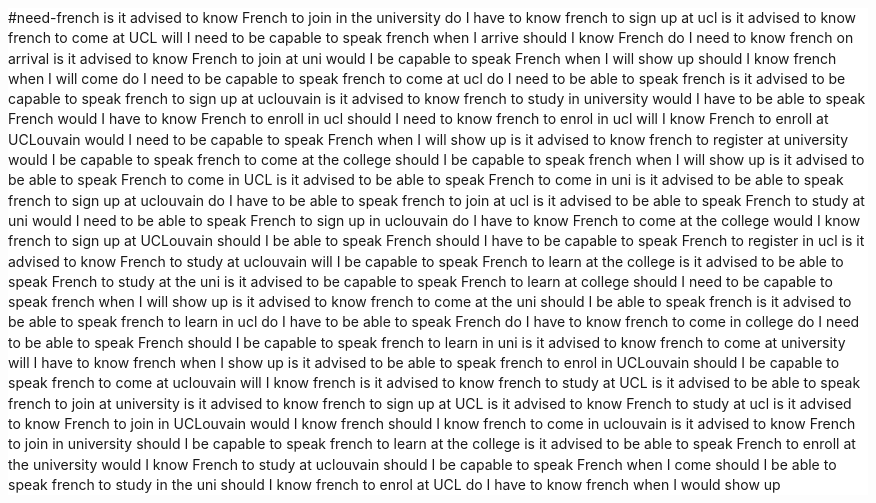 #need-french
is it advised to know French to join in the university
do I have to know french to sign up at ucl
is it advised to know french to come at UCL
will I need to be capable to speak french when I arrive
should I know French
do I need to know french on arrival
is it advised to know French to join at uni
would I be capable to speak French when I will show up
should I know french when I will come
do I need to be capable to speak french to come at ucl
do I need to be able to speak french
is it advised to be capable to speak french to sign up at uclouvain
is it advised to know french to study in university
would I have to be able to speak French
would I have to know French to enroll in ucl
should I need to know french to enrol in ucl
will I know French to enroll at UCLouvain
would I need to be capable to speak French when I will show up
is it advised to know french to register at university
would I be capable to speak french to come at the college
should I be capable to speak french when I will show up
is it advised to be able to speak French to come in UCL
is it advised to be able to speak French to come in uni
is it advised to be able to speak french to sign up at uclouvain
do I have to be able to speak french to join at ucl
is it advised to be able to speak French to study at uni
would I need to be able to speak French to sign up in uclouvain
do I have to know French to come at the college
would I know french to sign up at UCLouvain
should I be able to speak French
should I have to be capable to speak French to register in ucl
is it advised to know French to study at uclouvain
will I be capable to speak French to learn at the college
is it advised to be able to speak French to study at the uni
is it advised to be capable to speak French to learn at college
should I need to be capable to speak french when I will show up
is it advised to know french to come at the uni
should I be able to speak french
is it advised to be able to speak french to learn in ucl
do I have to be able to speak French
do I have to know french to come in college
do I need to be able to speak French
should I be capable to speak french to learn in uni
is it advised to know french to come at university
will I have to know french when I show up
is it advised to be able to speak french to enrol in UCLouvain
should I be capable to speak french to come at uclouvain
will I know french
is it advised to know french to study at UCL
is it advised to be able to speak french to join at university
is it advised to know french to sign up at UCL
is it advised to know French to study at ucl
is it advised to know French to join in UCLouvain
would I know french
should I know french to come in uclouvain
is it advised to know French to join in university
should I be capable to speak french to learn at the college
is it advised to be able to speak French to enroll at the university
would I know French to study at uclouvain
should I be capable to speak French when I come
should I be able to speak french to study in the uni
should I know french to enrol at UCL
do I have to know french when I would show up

=-=-=

Pictures are not part of the copy; output everything else in the records exactly.

EXERCISE RESULT:
 #need-french
is it advised to know French to join in the university
do I have to know french to sign up at ucl
is it advised to know french to come at UCL
will I need to be capable to speak french when I arrive
should I know French
do I need to know french on arrival
is it advised to know French to join at uni
would I be capable to speak French when I will show up
should I know french when I will come
do I need to be capable to speak french to come at ucl
do I need to be able to speak french
is it advised to be capable to speak french to sign up at uclouvain
is it advised to know french to study in university
would I have to be able to speak French
would I have to know French to enroll in ucl
should I need to know french to enrol in ucl
will I know French to enroll at UCLouvain
would I need to be capable to speak French when I will show up
is it advised to know french to register at university
would I be capable to speak french to come at the college
should I be capable to speak french when I will show up
is it advised to be able to speak French to come in UCL
is it advised to be able to speak French to come in uni
is it advised to be able to speak french to sign up at uclouvain
do I have to be able to speak french to join at ucl
is it advised to be able to speak French to study at uni
would I need to be able to speak French to sign up in uclouvain
do I have to know French to come at the college
would I know french to sign up at UCLouvain
should I be able to speak French
should I have to be capable to speak French to register in ucl
is it advised to know French to study at uclouvain
will I be capable to speak French to learn at the college
is it advised to be able to speak French to study at the uni
is it advised to be capable to speak French to learn at college
should I need to be capable to speak french when I will show up
is it advised to know french to come at the uni
should I be able to speak french
is it advised to be able to speak french to learn in ucl
do I have to be able to speak French
do I have to know french to come in college
do I need to be able to speak French
should I be capable to speak french to learn in uni
is it advised to know french to come at university
will I have to know french when I show up
is it advised to be able to speak french to enrol in UCLouvain
should I be capable to speak french to come at uclouvain
will I know french
is it advised to know french to study at UCL
is it advised to be able to speak french to join at university
is it advised to know french to sign up at UCL
is it advised to know French to study at ucl
is it advised to know French to join in UCLouvain
would I know french
should I know french to come in uclouvain
is it advised to know French to join in university
should I be capable to speak french to learn at the college
is it advised to be able to speak French to enroll at the university
would I know French to study at uclouvain
should I be capable to speak French when I come
should I be able to speak french to study in the uni
should I know french to enrol at UCL
do I have to know french when I would show up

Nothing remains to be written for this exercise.